In contrast to iOS, however, Android imposes fewer controls on local host communications and background executions of mobile apps, the researchers said, while also implementing stricter controls in app store vetting processes to limit such abuses. This overly permissive design allows Meta Pixel and Yandex Metrica to send web requests with web tracking identifiers to specific local ports that are continuously monitored by the Facebook, Instagram, and Yandex apps. These apps can then link pseudonymous web identities with actual user identities, even in private browsing modes, effectively de-anonymizing users’ browsing habits on sites containing these trackers.
I’ll note that among the so-called “interoperability” requirements the European Commission is demanding of iOS is for third-party apps to run, unfettered, in the background, because some of Apple’s own first-party software obviously runs in the background. And I’ll further note that Apple made clear, back in its December 2024 report laying out its objections to the EC’s demands, that:
No company has made more interoperability requests of Apple than Meta. In many cases, Meta is seeking to alter functionality in a way that raises concerns about the privacy and security of users, and that appears to be completely unrelated to the actual use of Meta external devices, such as Meta smart glasses and Meta Quests.

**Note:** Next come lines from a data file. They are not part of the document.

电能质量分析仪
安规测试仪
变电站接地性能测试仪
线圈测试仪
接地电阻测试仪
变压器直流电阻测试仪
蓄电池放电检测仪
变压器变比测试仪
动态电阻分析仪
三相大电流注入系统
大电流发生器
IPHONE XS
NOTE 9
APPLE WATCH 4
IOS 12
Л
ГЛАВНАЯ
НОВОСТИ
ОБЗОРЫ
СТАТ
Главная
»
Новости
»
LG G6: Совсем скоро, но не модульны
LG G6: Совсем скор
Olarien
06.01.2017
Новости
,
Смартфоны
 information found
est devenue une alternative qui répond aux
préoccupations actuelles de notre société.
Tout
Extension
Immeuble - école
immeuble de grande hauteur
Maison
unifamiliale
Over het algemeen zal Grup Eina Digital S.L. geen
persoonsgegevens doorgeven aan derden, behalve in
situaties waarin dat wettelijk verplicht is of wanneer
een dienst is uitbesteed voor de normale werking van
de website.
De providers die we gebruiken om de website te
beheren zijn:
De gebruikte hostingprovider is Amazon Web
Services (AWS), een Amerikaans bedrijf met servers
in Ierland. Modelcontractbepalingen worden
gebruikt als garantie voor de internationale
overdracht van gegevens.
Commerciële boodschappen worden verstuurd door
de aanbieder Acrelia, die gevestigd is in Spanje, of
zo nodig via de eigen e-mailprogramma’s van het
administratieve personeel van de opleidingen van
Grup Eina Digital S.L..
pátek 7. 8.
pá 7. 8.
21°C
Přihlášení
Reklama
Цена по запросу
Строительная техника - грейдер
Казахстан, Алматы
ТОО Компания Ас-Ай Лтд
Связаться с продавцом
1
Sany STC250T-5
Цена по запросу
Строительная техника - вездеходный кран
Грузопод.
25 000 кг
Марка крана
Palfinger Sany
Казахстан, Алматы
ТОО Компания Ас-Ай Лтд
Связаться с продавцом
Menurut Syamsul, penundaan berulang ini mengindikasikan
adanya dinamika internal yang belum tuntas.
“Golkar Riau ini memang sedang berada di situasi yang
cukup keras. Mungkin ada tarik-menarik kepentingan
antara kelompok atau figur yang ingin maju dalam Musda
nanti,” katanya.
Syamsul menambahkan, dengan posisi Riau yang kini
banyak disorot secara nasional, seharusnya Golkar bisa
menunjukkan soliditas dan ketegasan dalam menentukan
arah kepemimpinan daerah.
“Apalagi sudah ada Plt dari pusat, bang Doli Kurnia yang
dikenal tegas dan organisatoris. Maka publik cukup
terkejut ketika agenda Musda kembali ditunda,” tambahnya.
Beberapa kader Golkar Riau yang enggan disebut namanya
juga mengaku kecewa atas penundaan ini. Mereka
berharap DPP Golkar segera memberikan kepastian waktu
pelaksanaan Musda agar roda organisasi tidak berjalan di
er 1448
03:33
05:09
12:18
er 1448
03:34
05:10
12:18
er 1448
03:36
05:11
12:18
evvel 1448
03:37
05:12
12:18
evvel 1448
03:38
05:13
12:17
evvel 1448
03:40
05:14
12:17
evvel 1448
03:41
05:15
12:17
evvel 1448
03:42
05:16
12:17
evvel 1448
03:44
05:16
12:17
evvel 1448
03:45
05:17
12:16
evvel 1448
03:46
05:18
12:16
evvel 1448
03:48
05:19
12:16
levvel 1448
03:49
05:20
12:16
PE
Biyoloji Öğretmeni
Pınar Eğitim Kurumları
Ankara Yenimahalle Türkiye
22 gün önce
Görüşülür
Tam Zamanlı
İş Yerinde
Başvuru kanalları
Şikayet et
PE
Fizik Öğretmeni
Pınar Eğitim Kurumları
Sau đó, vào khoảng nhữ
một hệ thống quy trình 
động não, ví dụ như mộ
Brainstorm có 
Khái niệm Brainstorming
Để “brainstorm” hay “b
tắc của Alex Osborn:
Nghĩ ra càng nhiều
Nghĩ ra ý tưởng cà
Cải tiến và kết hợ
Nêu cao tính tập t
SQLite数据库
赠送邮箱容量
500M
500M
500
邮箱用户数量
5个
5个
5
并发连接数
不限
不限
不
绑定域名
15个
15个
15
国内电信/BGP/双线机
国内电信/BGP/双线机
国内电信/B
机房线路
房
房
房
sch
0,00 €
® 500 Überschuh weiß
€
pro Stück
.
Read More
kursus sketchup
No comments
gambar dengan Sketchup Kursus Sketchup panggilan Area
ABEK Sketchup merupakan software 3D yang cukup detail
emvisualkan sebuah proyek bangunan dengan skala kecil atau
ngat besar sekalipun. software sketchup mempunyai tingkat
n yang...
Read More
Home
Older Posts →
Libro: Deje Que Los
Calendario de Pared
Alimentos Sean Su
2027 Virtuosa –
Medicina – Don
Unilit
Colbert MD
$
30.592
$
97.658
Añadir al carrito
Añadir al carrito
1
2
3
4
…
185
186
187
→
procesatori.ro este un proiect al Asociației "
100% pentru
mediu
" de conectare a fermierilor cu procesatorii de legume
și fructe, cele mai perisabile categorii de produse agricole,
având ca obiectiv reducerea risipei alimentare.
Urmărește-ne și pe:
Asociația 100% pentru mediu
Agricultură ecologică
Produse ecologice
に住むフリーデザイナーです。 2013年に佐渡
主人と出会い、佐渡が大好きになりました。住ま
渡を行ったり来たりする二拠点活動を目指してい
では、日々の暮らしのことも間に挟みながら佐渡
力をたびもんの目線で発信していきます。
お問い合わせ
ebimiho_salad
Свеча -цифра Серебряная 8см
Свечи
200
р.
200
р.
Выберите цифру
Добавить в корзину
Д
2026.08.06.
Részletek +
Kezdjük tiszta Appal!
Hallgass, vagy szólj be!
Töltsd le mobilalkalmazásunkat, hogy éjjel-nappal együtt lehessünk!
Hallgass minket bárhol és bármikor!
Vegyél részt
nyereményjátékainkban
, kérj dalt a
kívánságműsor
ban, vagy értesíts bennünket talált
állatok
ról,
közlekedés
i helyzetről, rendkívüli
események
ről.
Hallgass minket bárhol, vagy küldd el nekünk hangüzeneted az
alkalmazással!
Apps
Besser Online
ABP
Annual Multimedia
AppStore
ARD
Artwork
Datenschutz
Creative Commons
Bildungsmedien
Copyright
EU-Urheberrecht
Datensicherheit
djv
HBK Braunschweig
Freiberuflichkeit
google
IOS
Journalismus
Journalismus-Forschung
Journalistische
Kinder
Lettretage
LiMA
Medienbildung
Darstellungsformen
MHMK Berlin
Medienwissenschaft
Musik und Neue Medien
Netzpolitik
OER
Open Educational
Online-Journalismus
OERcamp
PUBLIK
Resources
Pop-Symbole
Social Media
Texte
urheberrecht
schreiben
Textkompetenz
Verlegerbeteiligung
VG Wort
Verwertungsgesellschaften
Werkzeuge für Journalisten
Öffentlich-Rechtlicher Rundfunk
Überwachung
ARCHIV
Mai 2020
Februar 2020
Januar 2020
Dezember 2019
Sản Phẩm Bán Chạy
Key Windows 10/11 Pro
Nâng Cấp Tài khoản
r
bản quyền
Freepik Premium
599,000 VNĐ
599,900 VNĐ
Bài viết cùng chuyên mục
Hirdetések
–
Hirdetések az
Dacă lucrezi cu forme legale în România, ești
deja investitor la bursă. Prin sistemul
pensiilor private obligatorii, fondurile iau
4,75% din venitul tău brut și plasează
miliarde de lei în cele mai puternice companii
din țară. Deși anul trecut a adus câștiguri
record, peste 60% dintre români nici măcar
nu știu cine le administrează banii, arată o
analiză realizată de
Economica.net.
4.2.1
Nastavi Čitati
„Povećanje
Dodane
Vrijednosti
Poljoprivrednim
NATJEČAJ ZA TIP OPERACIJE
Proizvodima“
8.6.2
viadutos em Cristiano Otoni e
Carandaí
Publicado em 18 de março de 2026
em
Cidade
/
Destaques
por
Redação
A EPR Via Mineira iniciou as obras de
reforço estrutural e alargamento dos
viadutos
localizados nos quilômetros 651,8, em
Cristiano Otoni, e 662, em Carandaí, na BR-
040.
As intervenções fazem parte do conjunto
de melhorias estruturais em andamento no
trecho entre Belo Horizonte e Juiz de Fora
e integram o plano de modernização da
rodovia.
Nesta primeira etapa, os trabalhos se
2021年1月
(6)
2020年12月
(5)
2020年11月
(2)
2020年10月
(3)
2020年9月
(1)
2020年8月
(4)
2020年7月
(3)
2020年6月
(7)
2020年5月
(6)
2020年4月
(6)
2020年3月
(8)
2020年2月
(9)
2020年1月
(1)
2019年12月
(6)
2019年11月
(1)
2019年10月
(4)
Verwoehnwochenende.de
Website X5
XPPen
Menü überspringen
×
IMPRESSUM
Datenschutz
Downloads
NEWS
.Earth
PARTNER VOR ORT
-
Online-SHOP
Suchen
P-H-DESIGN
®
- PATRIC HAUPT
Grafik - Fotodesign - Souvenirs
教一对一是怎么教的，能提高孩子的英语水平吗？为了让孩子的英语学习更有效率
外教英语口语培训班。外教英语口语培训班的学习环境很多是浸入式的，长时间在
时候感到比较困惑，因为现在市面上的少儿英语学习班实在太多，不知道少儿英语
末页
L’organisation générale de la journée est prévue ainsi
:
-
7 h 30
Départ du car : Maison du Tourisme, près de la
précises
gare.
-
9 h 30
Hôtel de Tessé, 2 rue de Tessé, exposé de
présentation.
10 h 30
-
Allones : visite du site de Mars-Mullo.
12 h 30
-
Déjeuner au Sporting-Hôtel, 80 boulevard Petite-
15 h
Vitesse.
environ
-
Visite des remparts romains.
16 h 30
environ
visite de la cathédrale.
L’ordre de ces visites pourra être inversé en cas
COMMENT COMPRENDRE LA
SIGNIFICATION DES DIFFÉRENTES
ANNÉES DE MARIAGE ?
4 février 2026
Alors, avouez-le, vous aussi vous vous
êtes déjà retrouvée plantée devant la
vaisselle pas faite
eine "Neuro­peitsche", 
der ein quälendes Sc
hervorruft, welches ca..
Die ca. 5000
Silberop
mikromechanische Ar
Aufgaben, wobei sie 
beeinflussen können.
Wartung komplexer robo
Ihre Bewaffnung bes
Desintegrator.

This newly uncovered “Local Mess” exploit — which seemingly only works on Android — is exactly the sort of scheme Meta wants to pull on iOS: to track users across millions of websites while they justifiably believe their web browsing is sandboxed from all native apps.
Back to Goodin:
Meta Pixel and Yandex Metrica are analytics scripts designed to help advertisers measure the effectiveness of their campaigns. Meta Pixel and Yandex Metrica are estimated to be installed on 5.8 million and 3 million sites, respectively.
Every one of the sites that includes these tracking scripts is complicit to some extent in the theft of hundreds of millions of Android users’ web browsing privacy.